How Does Bankruptcy Work In Canada
If you looking to learn how bankruptcies work in Canada, you’ve found the right page.
Bankruptcy is a legal procedure in which you assign (or surrender) your property to a Licensed Insolvency Trustee as part of a process that relieves your debts. You are allowed to keep certain assets, depending on where you reside. Laws dealing with personal bankruptcy are meant to allow the honest but unfortunate debtor a chance to re-start their financial life.
Learn more about what is exempt from Bankruptcy here: Bankruptcy Exemptions.
Let’s continue and cover more information on bankruptcy.
What happens when you declare bankruptcy in Canada?
In Canada, only a Licensed Insolvency Trustee can file the paperwork for a bankruptcy. Meet with a Trustee to discuss your situation. If bankruptcy seems the most beneficial course, the Trustee will prepare the paperwork to file for bankruptcy. See our page: How to File Bankruptcy.
Once the paperwork is signed, your Licensed Insolvency Trustee will electronically transmit your bankruptcy information to the Office of the Superintendent of Bankruptcy in Ottawa (a division of the federal government). The Superintendent of Bankruptcy will inform the credit bureaus of your bankruptcy.
Within five days of the bankruptcy starting, your Trustee will send a copy of your bankruptcy paperwork to each of your creditors, so that they can file a claim with the Trustee.
And now the good news. Once bankruptcy is filed, there is an immediate “stay of proceedings”. This means unsecured creditors can no longer contact you, and cannot begin or continue lawsuits or wage garnishees. (Secured creditors, such as mortgage companies, can still seize assets that you have given as security if you do not keep up your payments.)
Your Trustee will file your outstanding tax returns up to the date of bankruptcy. Any money you owe Canada Revenue Agency will be included in the bankruptcy, so you will no longer owe this money after you complete the bankruptcy. Any tax refunds or GST credits that arrive while you are bankrupt will go to the Trustee for your creditors.
During your bankruptcy, you must fulfill certain duties, such as:
- Attend a meeting of your creditors, if such a meeting is requested (only happens in unusual circumstances).
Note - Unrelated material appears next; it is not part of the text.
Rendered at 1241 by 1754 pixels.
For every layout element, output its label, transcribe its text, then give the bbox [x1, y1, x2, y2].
- Send the Trustee proof of your income each month.
- Make monthly payments to the Trustee, if you have surplus income (your Trustee will explain this).
- Attend two credit counselling sessions to learn budgetting and money management skills.
If you have never before been bankrupt, and if you have no surplus income, you will be eligible for discharge from bankruptcy in nine months. Otherwise, the bankruptcy will be longer. It is your discharge from bankruptcy that officially cancels your debts (with minor exceptions).
What Happens After You File for Bankruptcy?
Your bankruptcy is complete when you receive your Notice of Discharge from your Trustee. At that point, you will be free of the unsecured debts that were included in your bankruptcy. You can begin to rebuild your credit.
A notation about your bankruptcy will remain on your credit bureau report after the date of discharge. This is usually removed automatically after six years. Even while the bankruptcy is still noted on your report, you may be able to get credit from certain lenders. You can help this along by taking active steps to rebuild your credit. Your Trustee can give you advice on getting a new start.